As members of the global public relations community, we sometimes ruminate amongst ourselves. But out of shyness, arrogance or distraction, we fail to circulate thoughts outside our own, more comfortable, friendly and ‘politically correct’ intellectual environment. We also tend to resist the explicit inclusion in our work of arguments, concepts or methods that come from other intellectual environments. This overall approach is clearly at odds with the core sense of our field of study or practice.
The Global Policy Journal is a sophisticated interdisciplinary publishing venture based at the London School of Economics and Political Science (LSE) and linked to the other core institutions of the Global Public Policy Network (GPPN): Columbia University in New York, Sciences Po in Paris, and the National University of Singapore. A quick glance at the Global Policy boards gives an idea of the multidisciplinarity and level of the Journal’s contributors.
In the January 2012 issue of Global Policy, my article, “From ‘Public’ to ‘Stakeholder Relationships’: A Challenge to Governance in Organisations,” discusses how the “comfortable” approach is clearly at odds with the core sense of our field of study or practice.

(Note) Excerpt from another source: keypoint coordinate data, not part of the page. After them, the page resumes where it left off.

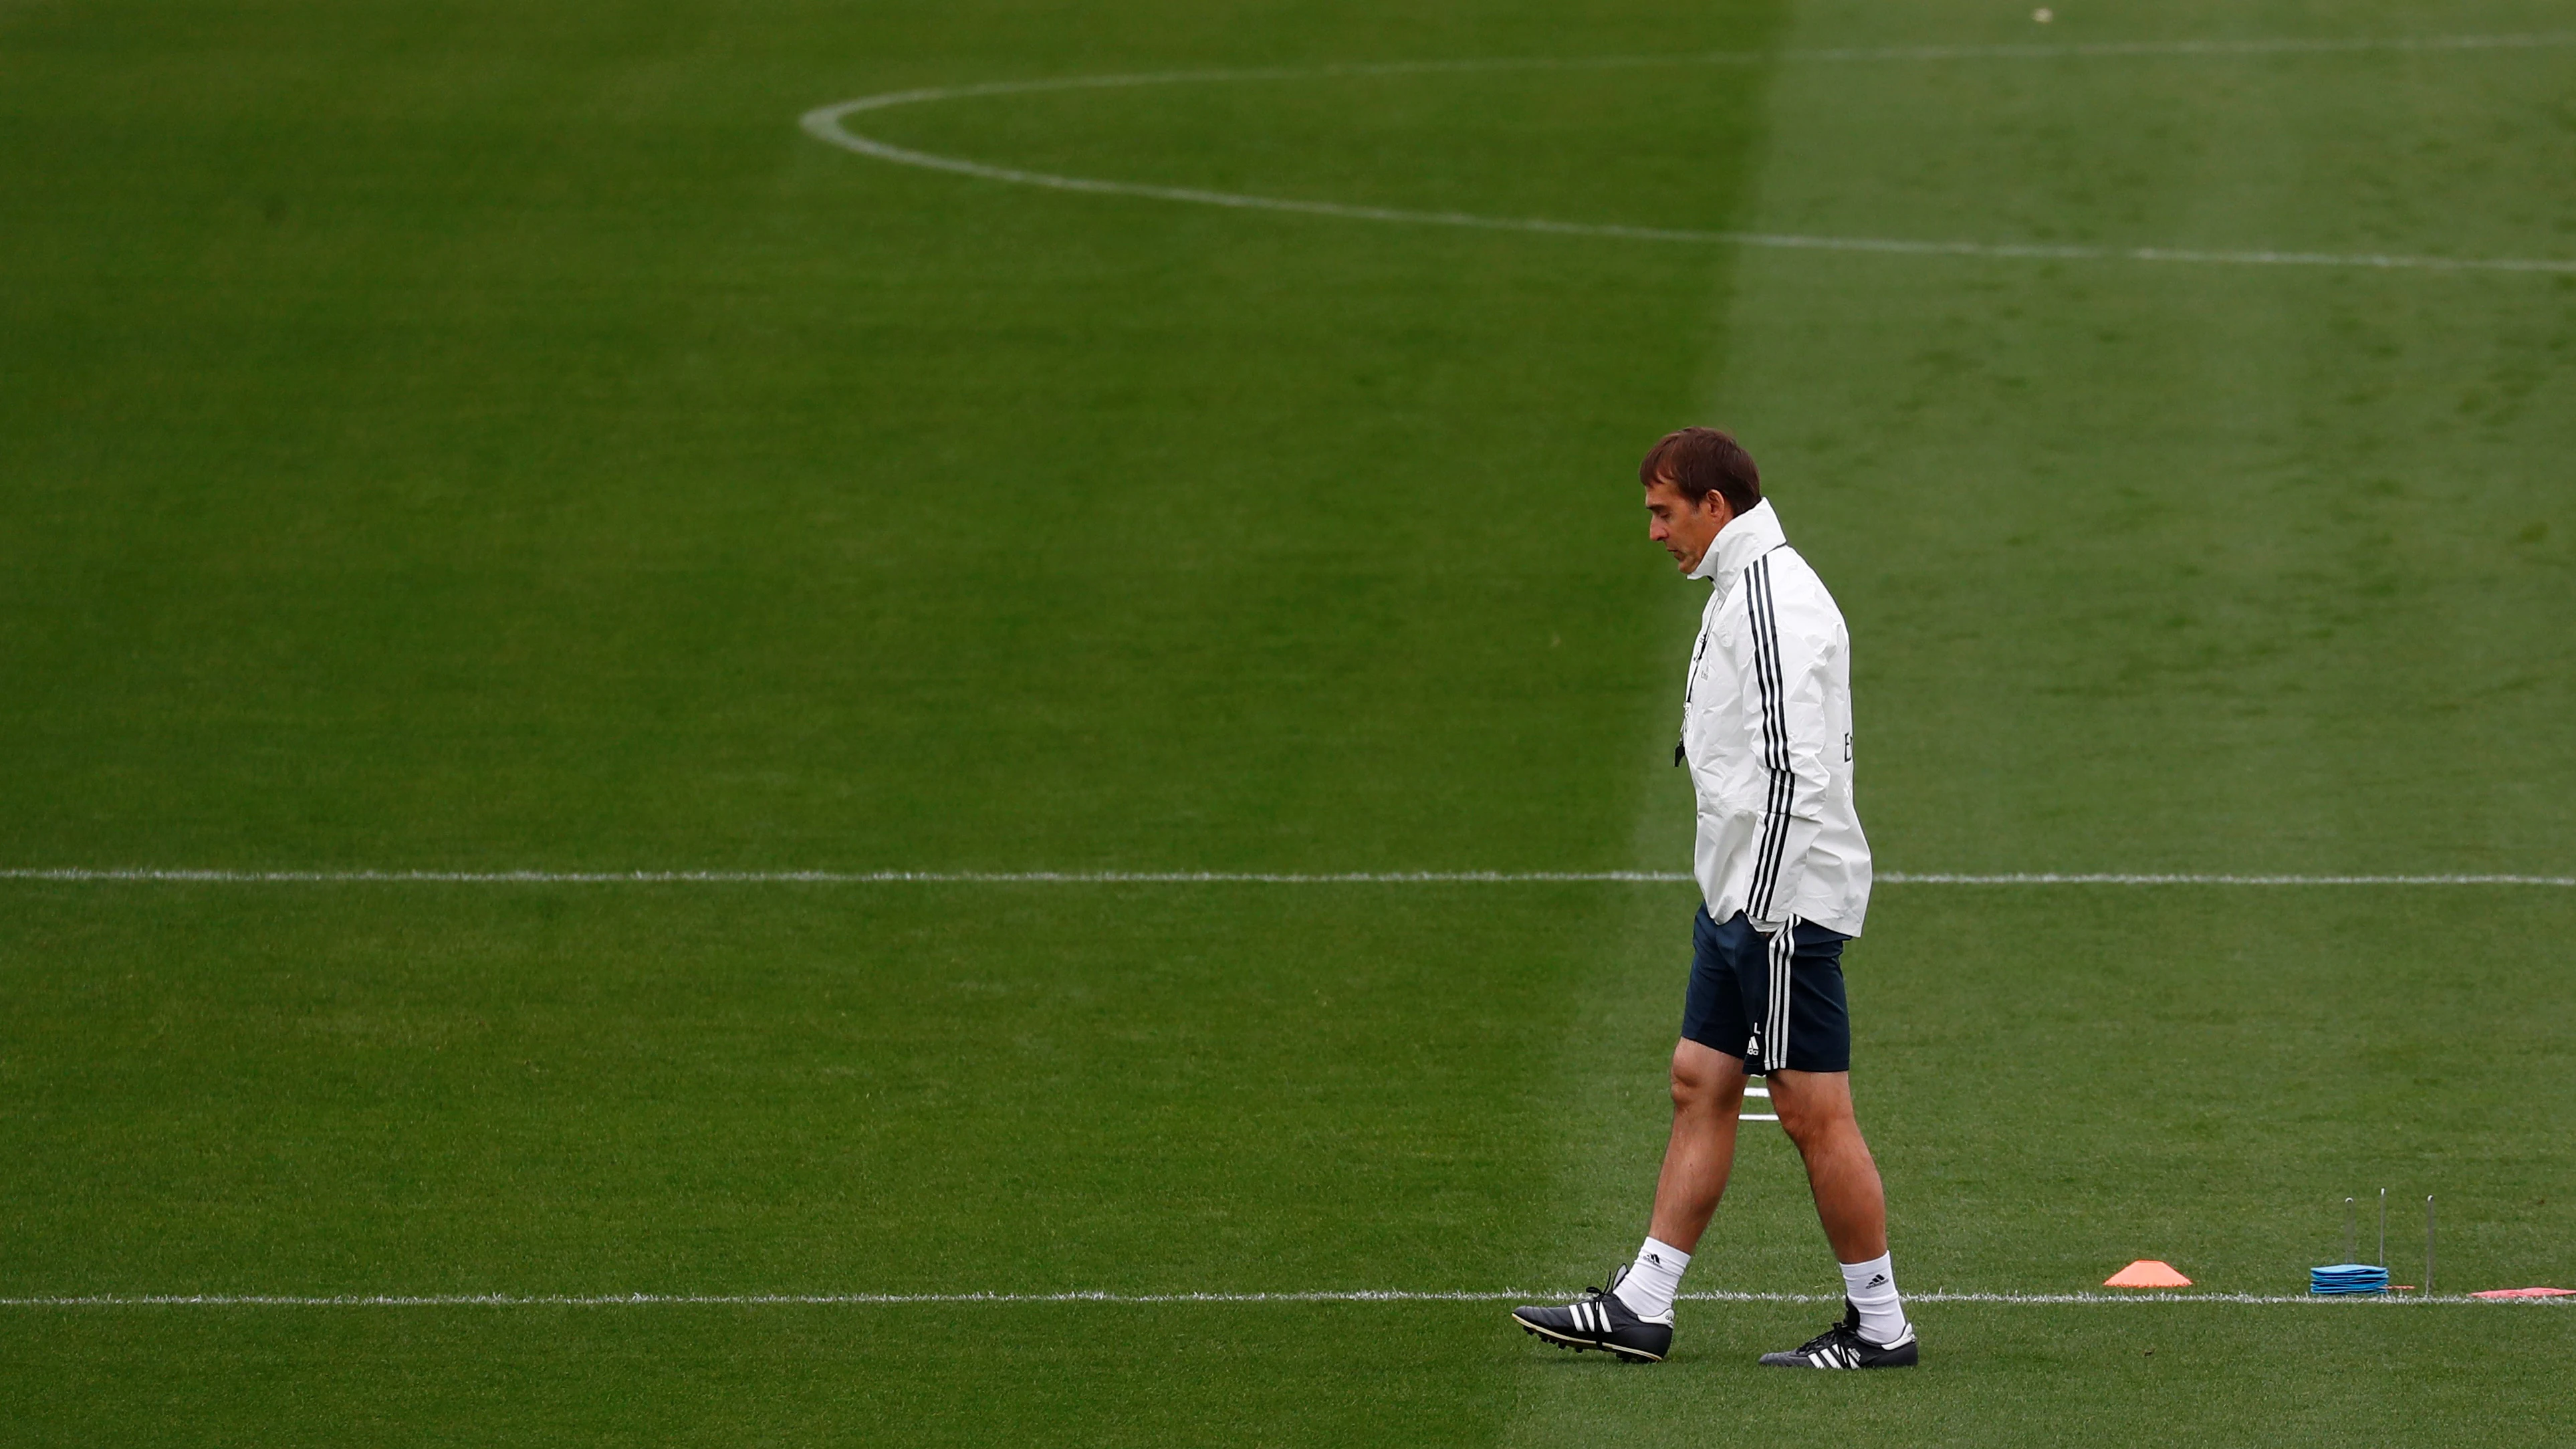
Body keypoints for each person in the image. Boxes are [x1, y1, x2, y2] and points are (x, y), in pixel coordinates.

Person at [1512, 427, 1916, 1369]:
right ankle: (1643, 1303)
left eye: (1663, 511)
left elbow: (1795, 773)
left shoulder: (1774, 600)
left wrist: (1762, 913)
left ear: (1714, 506)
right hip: (1741, 897)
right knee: (1701, 1078)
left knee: (1815, 1111)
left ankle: (1881, 1323)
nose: (1654, 532)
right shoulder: (1743, 586)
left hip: (1779, 904)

Citing references also available from IPR’s website, I argue that in today’s context the most relevant and added-value role of the public relations function resides in attentively and professionally listening to the often conflicting expectancies of the organization’s stakeholder groups. Interpreting these expectancies to top management before decisions are taken helps to accelerate their time of implementation. This has possibly become one the important indicators of the quality of any organizational decision.

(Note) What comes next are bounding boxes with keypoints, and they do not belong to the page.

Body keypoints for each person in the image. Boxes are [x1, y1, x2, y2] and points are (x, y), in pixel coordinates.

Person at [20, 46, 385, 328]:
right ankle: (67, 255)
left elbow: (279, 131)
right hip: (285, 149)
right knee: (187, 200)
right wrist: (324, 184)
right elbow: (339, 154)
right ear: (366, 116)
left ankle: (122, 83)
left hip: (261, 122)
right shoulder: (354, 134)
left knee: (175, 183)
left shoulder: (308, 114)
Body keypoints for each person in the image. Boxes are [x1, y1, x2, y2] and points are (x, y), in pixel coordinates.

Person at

I also refer to the growing and increasingly less-USA centric global body of knowledge for our field, underscoring the global nature of our work and illustrating an interpretation of the generic principles and specific applications paradigm. Indicators of a specific territory’s situational public relations infrastructure are inevitably intertwined with an organization’s generic principles.

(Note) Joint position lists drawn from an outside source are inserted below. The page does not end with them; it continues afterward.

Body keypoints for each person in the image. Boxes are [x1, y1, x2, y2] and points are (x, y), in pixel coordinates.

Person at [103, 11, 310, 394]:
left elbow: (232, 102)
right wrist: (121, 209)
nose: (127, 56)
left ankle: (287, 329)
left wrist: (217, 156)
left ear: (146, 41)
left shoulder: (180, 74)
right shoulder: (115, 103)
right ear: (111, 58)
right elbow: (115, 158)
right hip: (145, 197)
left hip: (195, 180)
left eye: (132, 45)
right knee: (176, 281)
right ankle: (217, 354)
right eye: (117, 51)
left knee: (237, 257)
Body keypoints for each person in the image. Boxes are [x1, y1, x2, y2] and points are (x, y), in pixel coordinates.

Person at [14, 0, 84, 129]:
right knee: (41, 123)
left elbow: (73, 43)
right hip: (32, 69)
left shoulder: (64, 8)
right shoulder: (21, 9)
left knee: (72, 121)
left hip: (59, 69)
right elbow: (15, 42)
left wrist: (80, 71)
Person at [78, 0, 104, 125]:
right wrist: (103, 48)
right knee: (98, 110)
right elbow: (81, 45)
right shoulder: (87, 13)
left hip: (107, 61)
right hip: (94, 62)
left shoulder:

A further and more ambitious step forward for the global public relations community is evident in the Stockholm Accords, a two-year (2011–12) brief issued by the Global Alliance for Public Relations and Communication Management. These Accords define how effective public relations practice creates value by employing external communication, internal communication and the alignment of these two, to strengthen an organisation’s sustainability, governance and management policies. The revised Stockholm Accords will be ready for the Global Alliance’s Melbourne World Public Relations Forum to be held next November.
Toni Muzi Falconi is Italian, currently teaching public relations at the Vatican’s Lumsa University and global relations at New York University. He was founding Chair of the Global Alliance and he is a director of Methodos, the management consultancy.